Breve immersione:

  • Lunedì la Corte Suprema degli Stati Uniti segnalato che potrebbe influire su una controversia tra i costruttori navali e una classe di dipendenti in merito a un presunto accordo illegale contro il bracconaggio, invitando il procuratore generale degli Stati Uniti D. John Sauer a presentare una memoria in cui esprime il punto di vista del governo sul caso, General Dynamics Corp. et al. contro Scharpf.
  • In Scharpfla quarta corte d’appello degli Stati Uniti ha annullato la decisione di un tribunale di grado inferiore e ha ritenuto che i querelanti potessero procedere con le loro pretese Sherman Antitrust Act nonostante il fatto che il divario tra la fine del loro impiego e la presentazione delle richieste superasse il termine di prescrizione di quattro anni previsto dalla legge. Secondo la 4a Circoscrizione, i ricorrenti hanno dimostrato plausibilmente che le società si sono impegnate nell’occultamento fraudolento dell’accordo anti-bracconaggio, sospendendo così temporaneamente i termini di prescrizione.
  • Imputati ha presentato istanza all’Alta Corte per un atto di certiorari a settembre, chiedendo ai giudici di decidere la questione se i querelanti invocassero adeguatamente l’occultamento fraudolento sostenendo che gli imputati avevano mantenuto un accordo non scritto di non reclutare e assumere i reciproci dipendenti.

Informazioni sull’immersione:

I ricorrenti sono entrati Scharpf ha sostenuto che la decisione del 4° Circuito equivaleva ad una divisione con il 5°, 6° e 9° Circuito. In questi circuiti, le accuse secondo cui gli imputati avevano un accordo segreto, si sono incontrati in segreto o hanno tenuto altri all’oscuro di un accordo non equivalgono a un occultamento fraudolento, hanno affermato i firmatari.

Scharpf risale all’a Causa della Virginia intentata nel 2023mentre la classe proposta dai ricorrenti comprendeva i dipendenti interessati impiegati dalle società convenute dal 2000. L’ultimo impiegato dei due ricorrenti citati ha concluso il suo mandato presso la co-convenuta Gibbs & Cox, Inc., nel 2013. Nonostante il termine di prescrizione quadriennale imposto sulle richieste dello Sherman Act, i ricorrenti hanno sostenuto che le loro richieste non erano prescritte a causa del presunto occultamento fraudolento.

Nello specifico, i ricorrenti hanno affermato che le società convenute hanno nascosto l’esistenza, la vera natura e la portata dell’accordo anti-bracconaggio, impedendo ai ricorrenti di scoprire fatti necessari a dimostrare le loro affermazioni.

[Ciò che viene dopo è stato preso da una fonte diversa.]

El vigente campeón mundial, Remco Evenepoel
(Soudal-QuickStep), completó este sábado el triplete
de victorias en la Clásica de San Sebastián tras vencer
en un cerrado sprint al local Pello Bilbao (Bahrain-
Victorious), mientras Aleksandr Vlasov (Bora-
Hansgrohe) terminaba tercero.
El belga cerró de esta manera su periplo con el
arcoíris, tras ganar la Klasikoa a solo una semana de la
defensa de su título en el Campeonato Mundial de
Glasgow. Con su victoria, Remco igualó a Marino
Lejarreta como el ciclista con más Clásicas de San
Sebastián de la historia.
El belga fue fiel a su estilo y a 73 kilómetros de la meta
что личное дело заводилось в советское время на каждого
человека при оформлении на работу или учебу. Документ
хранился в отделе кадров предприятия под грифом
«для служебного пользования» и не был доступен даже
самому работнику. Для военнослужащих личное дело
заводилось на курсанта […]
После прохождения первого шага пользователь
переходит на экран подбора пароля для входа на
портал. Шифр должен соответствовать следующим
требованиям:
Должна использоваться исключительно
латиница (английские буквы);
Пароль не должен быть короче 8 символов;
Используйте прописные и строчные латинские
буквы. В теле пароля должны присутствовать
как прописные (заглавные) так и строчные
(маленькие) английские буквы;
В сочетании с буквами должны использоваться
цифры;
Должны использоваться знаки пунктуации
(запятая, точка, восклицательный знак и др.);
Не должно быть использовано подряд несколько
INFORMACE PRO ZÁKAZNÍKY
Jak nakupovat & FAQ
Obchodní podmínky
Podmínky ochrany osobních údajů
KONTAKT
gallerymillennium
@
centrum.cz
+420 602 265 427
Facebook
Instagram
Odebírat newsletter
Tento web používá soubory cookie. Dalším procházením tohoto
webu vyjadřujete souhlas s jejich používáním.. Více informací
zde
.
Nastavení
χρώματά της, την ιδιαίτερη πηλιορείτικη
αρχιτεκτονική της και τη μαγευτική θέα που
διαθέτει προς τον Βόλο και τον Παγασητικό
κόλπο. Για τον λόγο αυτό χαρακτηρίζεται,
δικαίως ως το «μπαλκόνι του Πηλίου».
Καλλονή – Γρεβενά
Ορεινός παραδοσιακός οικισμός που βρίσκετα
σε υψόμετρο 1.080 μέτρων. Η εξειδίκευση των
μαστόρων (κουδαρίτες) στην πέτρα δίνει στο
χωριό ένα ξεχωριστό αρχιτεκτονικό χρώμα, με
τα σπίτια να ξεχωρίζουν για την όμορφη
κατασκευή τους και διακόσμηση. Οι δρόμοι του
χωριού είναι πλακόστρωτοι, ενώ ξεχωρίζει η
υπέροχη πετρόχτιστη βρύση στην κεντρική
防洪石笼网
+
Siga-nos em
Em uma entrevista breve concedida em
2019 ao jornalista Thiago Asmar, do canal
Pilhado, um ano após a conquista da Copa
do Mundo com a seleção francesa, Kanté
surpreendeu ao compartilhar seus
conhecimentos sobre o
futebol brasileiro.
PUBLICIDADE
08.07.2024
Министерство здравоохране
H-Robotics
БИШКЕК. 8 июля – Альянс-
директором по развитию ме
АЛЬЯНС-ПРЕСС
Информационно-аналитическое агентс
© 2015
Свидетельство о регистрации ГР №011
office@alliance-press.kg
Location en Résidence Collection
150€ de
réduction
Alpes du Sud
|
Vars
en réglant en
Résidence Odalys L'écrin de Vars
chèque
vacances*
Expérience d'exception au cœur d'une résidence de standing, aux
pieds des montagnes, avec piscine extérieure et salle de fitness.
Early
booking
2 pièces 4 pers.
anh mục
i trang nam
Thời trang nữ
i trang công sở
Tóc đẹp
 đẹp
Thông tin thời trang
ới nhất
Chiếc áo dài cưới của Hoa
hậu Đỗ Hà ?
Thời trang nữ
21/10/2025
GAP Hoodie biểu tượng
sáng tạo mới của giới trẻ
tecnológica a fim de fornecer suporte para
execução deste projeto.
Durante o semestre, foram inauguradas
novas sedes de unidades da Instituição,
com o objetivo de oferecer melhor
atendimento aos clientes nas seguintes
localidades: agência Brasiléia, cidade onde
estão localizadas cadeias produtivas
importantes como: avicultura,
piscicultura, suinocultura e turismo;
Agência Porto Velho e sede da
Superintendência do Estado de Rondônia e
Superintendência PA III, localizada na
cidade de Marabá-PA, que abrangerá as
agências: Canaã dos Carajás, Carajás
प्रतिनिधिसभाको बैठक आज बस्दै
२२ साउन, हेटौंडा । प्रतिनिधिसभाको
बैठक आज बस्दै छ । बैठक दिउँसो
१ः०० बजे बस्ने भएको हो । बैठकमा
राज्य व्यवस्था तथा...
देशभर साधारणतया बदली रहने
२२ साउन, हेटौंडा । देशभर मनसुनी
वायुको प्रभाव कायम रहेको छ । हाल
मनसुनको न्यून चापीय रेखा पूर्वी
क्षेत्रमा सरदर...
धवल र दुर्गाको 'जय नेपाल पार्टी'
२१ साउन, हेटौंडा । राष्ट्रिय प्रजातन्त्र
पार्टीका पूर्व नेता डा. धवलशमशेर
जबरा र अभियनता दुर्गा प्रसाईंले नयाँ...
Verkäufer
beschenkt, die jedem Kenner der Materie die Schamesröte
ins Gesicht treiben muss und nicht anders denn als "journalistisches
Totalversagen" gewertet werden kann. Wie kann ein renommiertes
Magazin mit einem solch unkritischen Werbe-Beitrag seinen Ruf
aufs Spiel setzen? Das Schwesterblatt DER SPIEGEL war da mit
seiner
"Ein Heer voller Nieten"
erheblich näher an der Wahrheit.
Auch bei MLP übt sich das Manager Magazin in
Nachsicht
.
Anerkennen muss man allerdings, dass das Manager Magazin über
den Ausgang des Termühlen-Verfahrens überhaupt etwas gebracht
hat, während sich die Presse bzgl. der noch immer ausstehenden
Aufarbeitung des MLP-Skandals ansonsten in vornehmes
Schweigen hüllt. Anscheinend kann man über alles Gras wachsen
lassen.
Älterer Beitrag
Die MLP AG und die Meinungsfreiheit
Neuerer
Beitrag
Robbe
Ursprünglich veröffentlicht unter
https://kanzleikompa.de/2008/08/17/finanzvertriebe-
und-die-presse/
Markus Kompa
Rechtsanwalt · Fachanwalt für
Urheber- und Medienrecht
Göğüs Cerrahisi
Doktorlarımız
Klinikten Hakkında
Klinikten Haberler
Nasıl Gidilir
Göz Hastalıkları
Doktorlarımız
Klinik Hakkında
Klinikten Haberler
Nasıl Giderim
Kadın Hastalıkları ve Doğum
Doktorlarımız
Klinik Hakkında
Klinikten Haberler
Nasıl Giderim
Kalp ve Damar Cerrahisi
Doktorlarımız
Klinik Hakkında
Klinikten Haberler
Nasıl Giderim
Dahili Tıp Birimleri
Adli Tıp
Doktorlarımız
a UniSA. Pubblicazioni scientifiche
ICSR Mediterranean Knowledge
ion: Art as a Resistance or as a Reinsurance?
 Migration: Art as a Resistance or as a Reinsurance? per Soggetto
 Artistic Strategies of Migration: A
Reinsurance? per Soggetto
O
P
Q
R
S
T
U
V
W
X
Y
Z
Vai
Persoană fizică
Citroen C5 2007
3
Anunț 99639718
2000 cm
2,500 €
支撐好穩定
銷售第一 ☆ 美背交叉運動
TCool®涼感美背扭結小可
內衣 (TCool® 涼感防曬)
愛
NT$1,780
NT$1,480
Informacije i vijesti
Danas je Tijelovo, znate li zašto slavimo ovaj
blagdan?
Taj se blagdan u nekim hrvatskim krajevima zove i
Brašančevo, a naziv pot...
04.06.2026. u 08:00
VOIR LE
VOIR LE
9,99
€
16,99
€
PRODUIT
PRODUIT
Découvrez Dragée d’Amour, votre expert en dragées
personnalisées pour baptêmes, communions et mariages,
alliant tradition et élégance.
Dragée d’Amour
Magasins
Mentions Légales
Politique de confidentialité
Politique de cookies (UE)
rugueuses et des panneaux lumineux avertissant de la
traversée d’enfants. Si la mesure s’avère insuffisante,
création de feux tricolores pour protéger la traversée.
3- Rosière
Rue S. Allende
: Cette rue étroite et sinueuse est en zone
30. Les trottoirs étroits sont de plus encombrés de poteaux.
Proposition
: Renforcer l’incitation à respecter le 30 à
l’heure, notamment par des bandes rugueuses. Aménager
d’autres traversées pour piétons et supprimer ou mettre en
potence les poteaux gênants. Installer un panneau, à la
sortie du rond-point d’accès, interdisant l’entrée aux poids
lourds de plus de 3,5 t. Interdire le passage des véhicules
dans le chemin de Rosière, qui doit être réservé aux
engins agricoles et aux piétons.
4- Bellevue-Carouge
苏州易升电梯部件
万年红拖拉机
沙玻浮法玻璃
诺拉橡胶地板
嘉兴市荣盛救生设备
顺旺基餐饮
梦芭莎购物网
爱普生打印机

Sostenevano inoltre che le società avevano una “regola non scritta” di non reclutare reciprocamente gli ingegneri navali e che i dirigenti e i responsabili delle assunzioni delle società si scambiavano informazioni e si impegnavano in un benchmarking salariale che sopprimeva i salari degli ingegneri.

Il 4° Circuito ha ritenuto che i querelanti avevano dimostrato che le società “si erano impegnate in atti positivi creando un accordo illecito contro il bracconaggio che avevano deliberatamente mantenuto senza inchiostro su carta”, sottolineando che la denuncia conteneva citazioni di addetti ai lavori del settore che riconoscevano l’esistenza dell’accordo.

In un memoria di amicus a favore di una istanza di finanziamentola Camera di Commercio degli Stati Uniti e la National Association of Manufacturers hanno affermato che la decisione del 4° Circuito “sovverte la regola consolidata” sull’occultamento fraudolento, una dottrina che “richiede più che mantenere un segreto; richiede un inganno affermativo”. I gruppi hanno affermato che consentire la decisione di candidarsi esporrebbe i datori di lavoro a “responsabilità indefinita per comportamenti antichi che non possono essere giustamente difesi”.

Il caso tocca un’area del diritto del lavoro che ha attirato sempre più l’attenzione degli avvocati dei ricorrenti e, in breve, degli investigatori federali. Guida congiunta 2016 pubblicata dal Dipartimento di Giustizia degli Stati Uniti e dalla Federal Trade Commission hanno messo in guardia i professionisti delle risorse umane che il mantenimento di accordi anti-bracconaggio può costituire un’attività criminale. Orientamenti aggiornati al 2025 delle stesse agenzie conteneva un avvertimento simile.

Parti coinvolte in un importante caso anti-bracconaggio che coinvolge la catena di fast food McDonald’s ha accettato di porre fine al contenzioso il mese scorso. La causa riguardava l’accusa secondo cui gli accordi di franchising di McDonald’s contenevano una clausola anti-bracconaggio che limitava le assunzioni tra gli operatori in franchising, una pratica che molti da allora i datori di lavoro nel settore sono finiti.